-- Problem to solve --
What lines in the entries hold the string "Right"? List them.

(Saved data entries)
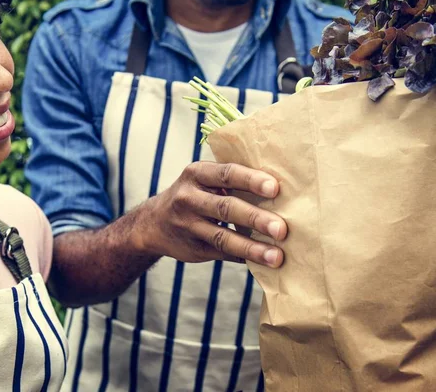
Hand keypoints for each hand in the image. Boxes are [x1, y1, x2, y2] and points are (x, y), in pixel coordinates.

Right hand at [136, 161, 286, 267]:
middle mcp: (188, 198)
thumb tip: (280, 189)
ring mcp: (188, 225)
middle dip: (256, 218)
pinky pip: (222, 254)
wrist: (153, 223)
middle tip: (282, 229)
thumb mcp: (202, 179)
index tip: (275, 188)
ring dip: (252, 248)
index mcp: (196, 173)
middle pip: (226, 207)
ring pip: (223, 237)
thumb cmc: (194, 194)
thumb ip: (230, 180)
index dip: (251, 180)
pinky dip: (244, 257)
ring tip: (277, 256)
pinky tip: (263, 262)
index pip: (226, 174)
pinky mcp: (193, 248)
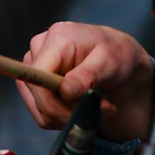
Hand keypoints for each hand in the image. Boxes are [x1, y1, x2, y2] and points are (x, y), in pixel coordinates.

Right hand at [17, 21, 154, 142]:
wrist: (118, 59)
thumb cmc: (117, 55)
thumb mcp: (110, 62)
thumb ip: (87, 76)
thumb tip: (65, 91)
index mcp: (57, 37)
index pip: (38, 78)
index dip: (52, 103)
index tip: (81, 113)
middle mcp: (39, 48)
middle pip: (38, 94)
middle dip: (66, 111)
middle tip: (100, 110)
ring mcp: (35, 65)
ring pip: (37, 107)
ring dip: (66, 116)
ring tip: (95, 107)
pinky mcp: (36, 81)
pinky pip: (40, 111)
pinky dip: (61, 116)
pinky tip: (82, 107)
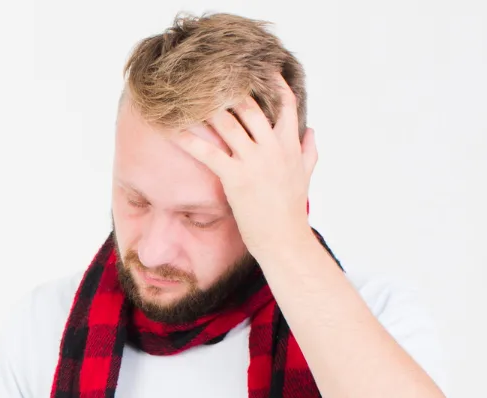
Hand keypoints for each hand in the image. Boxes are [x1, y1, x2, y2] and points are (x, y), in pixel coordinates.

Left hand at [171, 73, 316, 261]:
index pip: (285, 104)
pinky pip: (209, 152)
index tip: (260, 69)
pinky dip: (190, 140)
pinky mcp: (235, 177)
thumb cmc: (291, 210)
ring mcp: (254, 161)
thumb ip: (308, 150)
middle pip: (250, 107)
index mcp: (290, 144)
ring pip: (229, 123)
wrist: (283, 239)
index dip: (273, 84)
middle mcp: (272, 147)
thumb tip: (311, 130)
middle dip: (230, 91)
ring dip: (208, 109)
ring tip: (190, 96)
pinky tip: (174, 131)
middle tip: (210, 79)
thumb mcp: (305, 175)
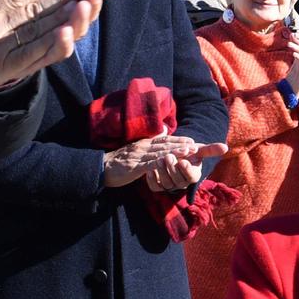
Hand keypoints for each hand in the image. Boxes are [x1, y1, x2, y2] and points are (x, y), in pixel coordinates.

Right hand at [104, 134, 224, 187]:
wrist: (101, 167)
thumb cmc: (120, 160)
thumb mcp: (137, 149)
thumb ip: (151, 141)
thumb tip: (164, 130)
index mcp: (144, 144)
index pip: (164, 141)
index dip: (179, 140)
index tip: (193, 141)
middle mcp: (143, 147)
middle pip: (165, 145)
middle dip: (182, 145)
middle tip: (197, 146)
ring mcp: (138, 156)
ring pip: (159, 153)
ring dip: (175, 152)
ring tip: (188, 151)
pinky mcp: (133, 167)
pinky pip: (148, 165)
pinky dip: (159, 163)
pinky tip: (169, 163)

-- Response to this exercise --
Right hand at [136, 161, 286, 267]:
Right hand at [17, 21, 154, 142]:
Right hand at [104, 134, 224, 187]:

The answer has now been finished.